Introduction
Leptin is a cytokine-like peptide secreted by adipocytes. It has a critical endocrine function, signalling to the hypothalamus the level of body fat reserves. Thus, in starvation, where fat reserves are very low, leptin is also low, and lack of leptin action in the brain stimulates hunger. This is most dramatically illustrated by the rare situation of genetic deficiency of leptin, where appetite becomes uncoupled from body fat stores, and so unremitting severe hyperphagia leads to severe early onset obesity, which is abolished by subcutaneous replacement of leptin Low leptin levels in starvation have other central effects in addition, including suppression of the hypothalamic-gonadal axis. Proof of this concept is the correction of weight loss-related amenorrhoea in female athletes by leptin therapy.
In congenital or acquired lipodystrophy, where fat tissue itself is absent or lost, reduced storage capacity for ingested fat leads to severe hypertriglyceridaemia, often complicated by pancreatitis, and severe insulin resistance. This problem is often exacerbated by low levels of leptin which produce hyperphagia and increase the ingested load of lipid. It has been clearly demonstrated in this situation that leptin replacement has dramatically beneficial effects on dyslipidaemia, insulin action and glycaemic control.
Clinical Indications
1. Diagnosis of Congenital Leptin Deficiency in Severe Early Onset Obesity
A rare cause of extreme early onset obesity is genetic deficiency of leptin. Thus the early evaluation of children who manifest hyperphagic obesity in the first few years of life should include serum leptin determination.

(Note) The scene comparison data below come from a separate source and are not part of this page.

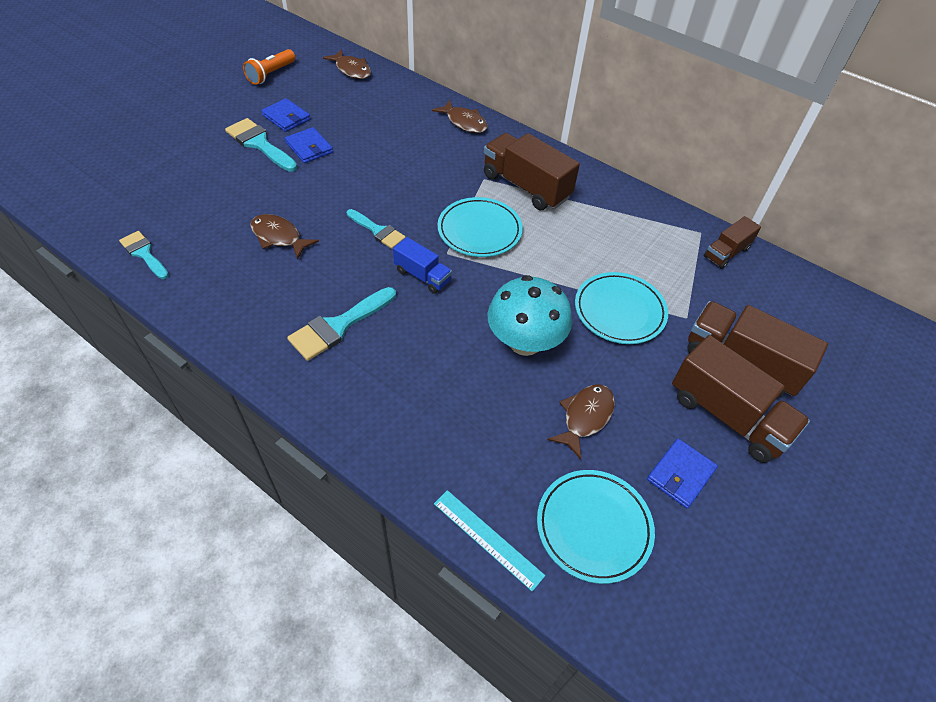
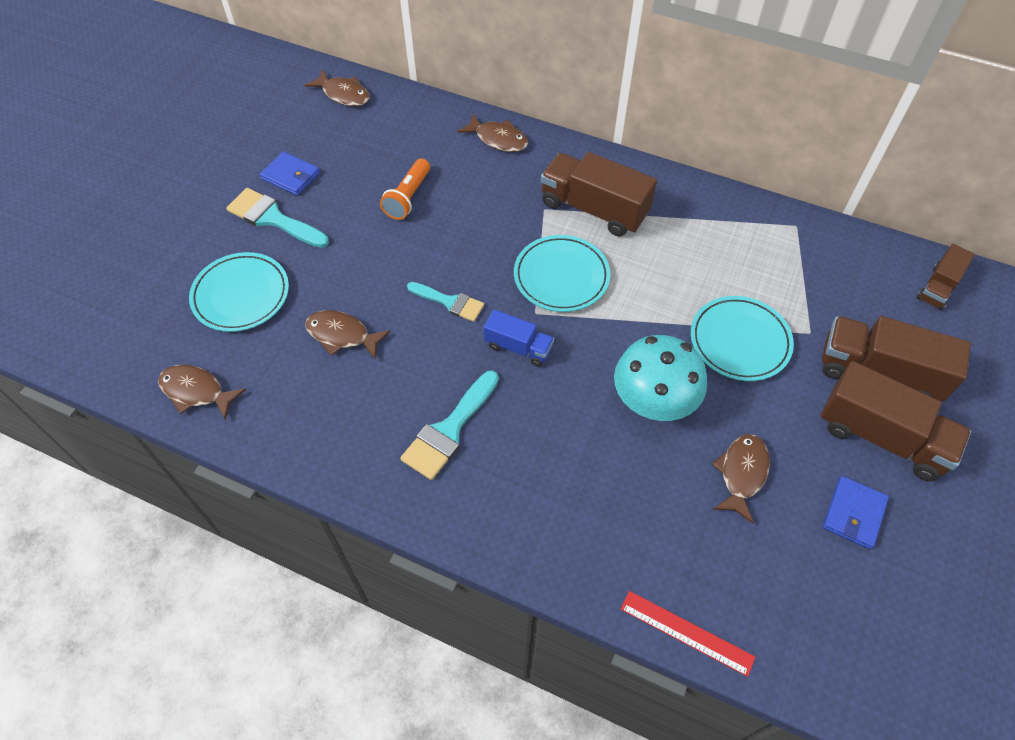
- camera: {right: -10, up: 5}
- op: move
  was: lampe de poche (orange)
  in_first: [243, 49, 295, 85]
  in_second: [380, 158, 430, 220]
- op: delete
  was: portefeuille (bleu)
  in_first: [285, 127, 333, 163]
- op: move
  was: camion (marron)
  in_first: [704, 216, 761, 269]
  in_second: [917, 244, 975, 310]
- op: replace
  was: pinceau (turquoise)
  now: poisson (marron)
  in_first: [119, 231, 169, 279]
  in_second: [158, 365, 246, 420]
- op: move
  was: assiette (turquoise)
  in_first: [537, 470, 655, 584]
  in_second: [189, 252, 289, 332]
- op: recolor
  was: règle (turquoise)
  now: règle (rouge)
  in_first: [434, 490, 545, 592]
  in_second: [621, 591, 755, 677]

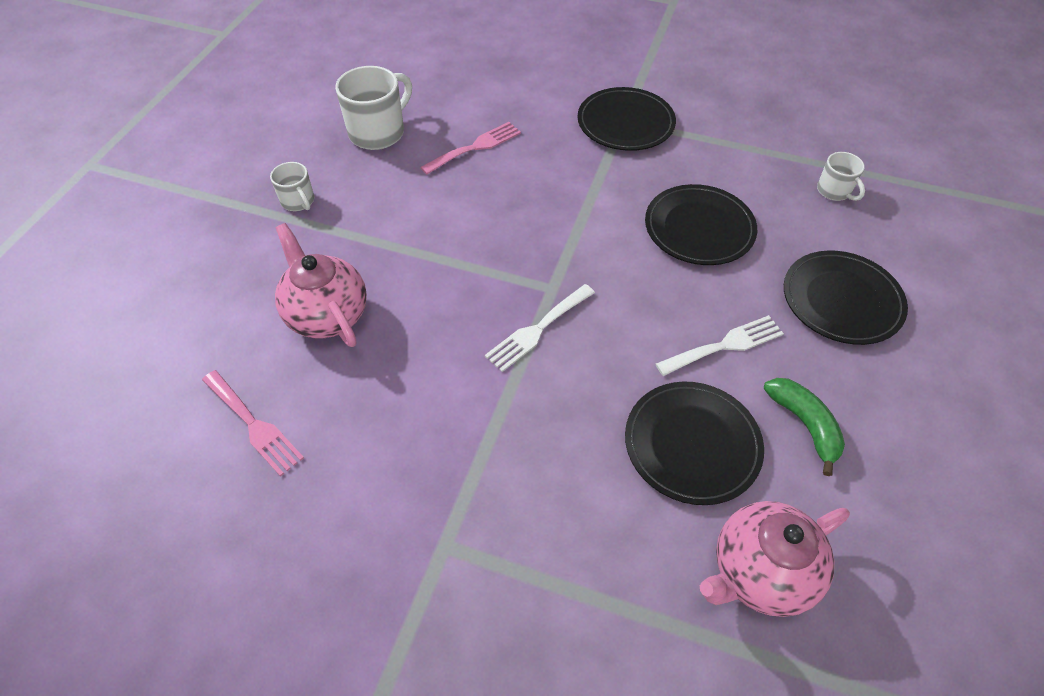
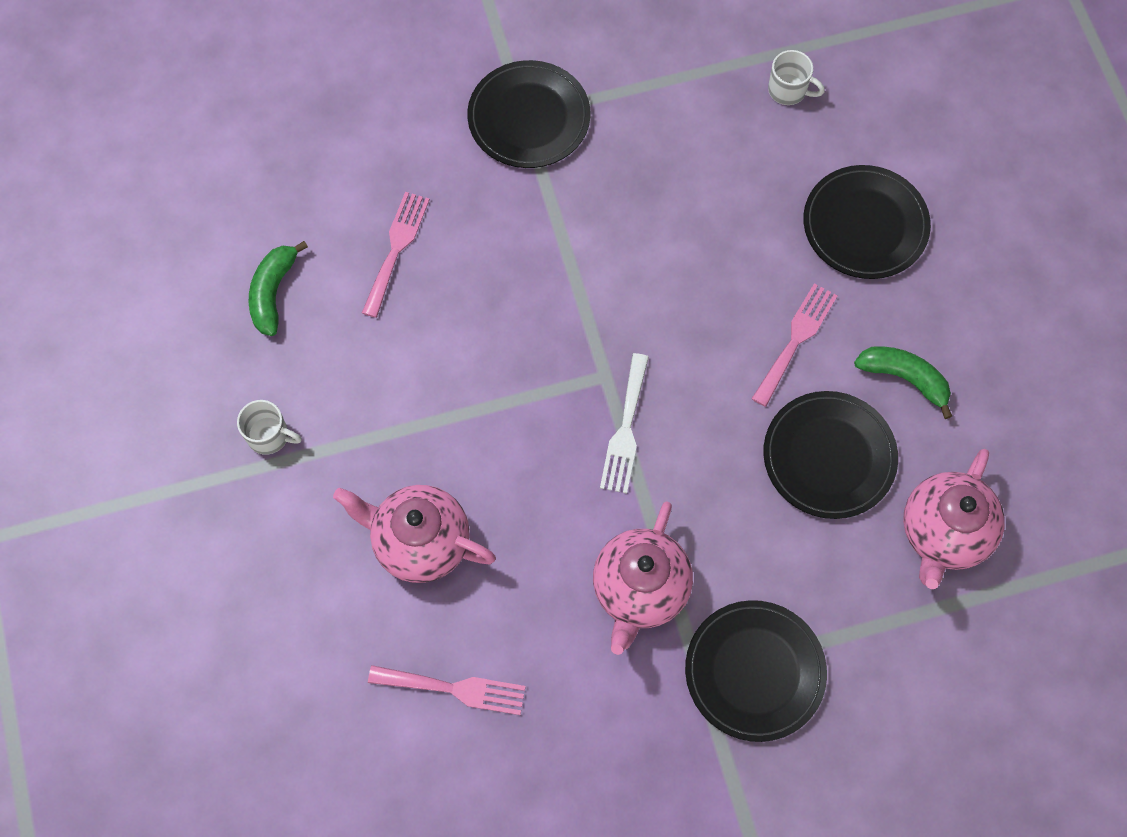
- camera: {right: -35, up: 15}
- op: replace
  was: tasse (blanc)
  now: banane (vert)
  in_first: [335, 66, 412, 150]
  in_second: [249, 241, 308, 336]
- op: move
  was: assiette (noir)
  in_first: [645, 184, 757, 265]
  in_second: [685, 600, 827, 742]
- op: recolor
  was: fourchette (blanc)
  now: fourchette (rose)
  in_first: [656, 315, 784, 376]
  in_second: [751, 283, 838, 407]
- op: insert
  now: théière (rose)
  in_second: [593, 502, 693, 655]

2. Diagnosis of leptin deficiency in congenital or acquired lipodystrophy
All generalised lipodystrophy and some cases of acquired lipodystrophy are associated with hypoleptinaemia. Correction of this with subcutaneous leptin therapy has dramatic metabolic benefits and so identification of candidates for leptin therapy in this group of patients is important.
3. Diagnosis of weight-related hypothalamic amenorrhoea
Demonstration of low or absent leptin may provide supportive biochemical evidence for extreme weight loss in the aetiology of secondary amenorrhoea.
Method Information
2 site timer resolved fluorescence immunoassay (DELFIA)
Patient Preparation
Fasting 9a.m. samples
Sample Requirements
0.5mls of serum, EDTA or Lithium heparain anticoagulated plasma
Sample Handling
Separate with 1 hour and freeze. Send frozen.
Interpretation
Appropriate Gender, Age and BMI related Reference range data will be provided
Quality Assessment
None available
Centres offering this assay
Cambridge Addenbrooke’s Hospital Endocrine Laboratory
References
Coll AP, Farooqi IS, O’Rahilly S. The hormonal control of food intake. Cell. 2007 Apr 20;129(2):251-62.
Welt CK, Chan JL, Bullen J, Murphy R, Smith P, DePaoli AM, Karalis A, Mantzoros CS. Recombinant human leptin in women with hypothalamic amenorrhea. N Engl J Med. 2004 Sep 2;351(10):987-97.
Petersen KF, Oral EA, Dufour S, Befroy D, Ariyan C, Yu C, Cline GW, DePaoli AM, Taylor SI, Gorden P, Shulman GI. Leptin reverses insulin resistance and hepatic steatosis in patients with severe lipodystrophy. J Clin Invest. 2002 May;109(10):1345-50.